►

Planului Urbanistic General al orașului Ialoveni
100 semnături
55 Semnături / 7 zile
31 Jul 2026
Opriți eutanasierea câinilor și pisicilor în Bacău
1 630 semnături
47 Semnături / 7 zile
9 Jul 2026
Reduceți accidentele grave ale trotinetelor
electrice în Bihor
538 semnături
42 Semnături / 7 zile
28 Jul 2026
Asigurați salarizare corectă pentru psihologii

◄

## REQUIREMENT
Where does the string "zile" appear in the records above? Show every line that holds it.

## ANSWER FOR THIS EXERCISE
55 Semnături / 7 zile
47 Semnături / 7 zile
42 Semnături / 7 zile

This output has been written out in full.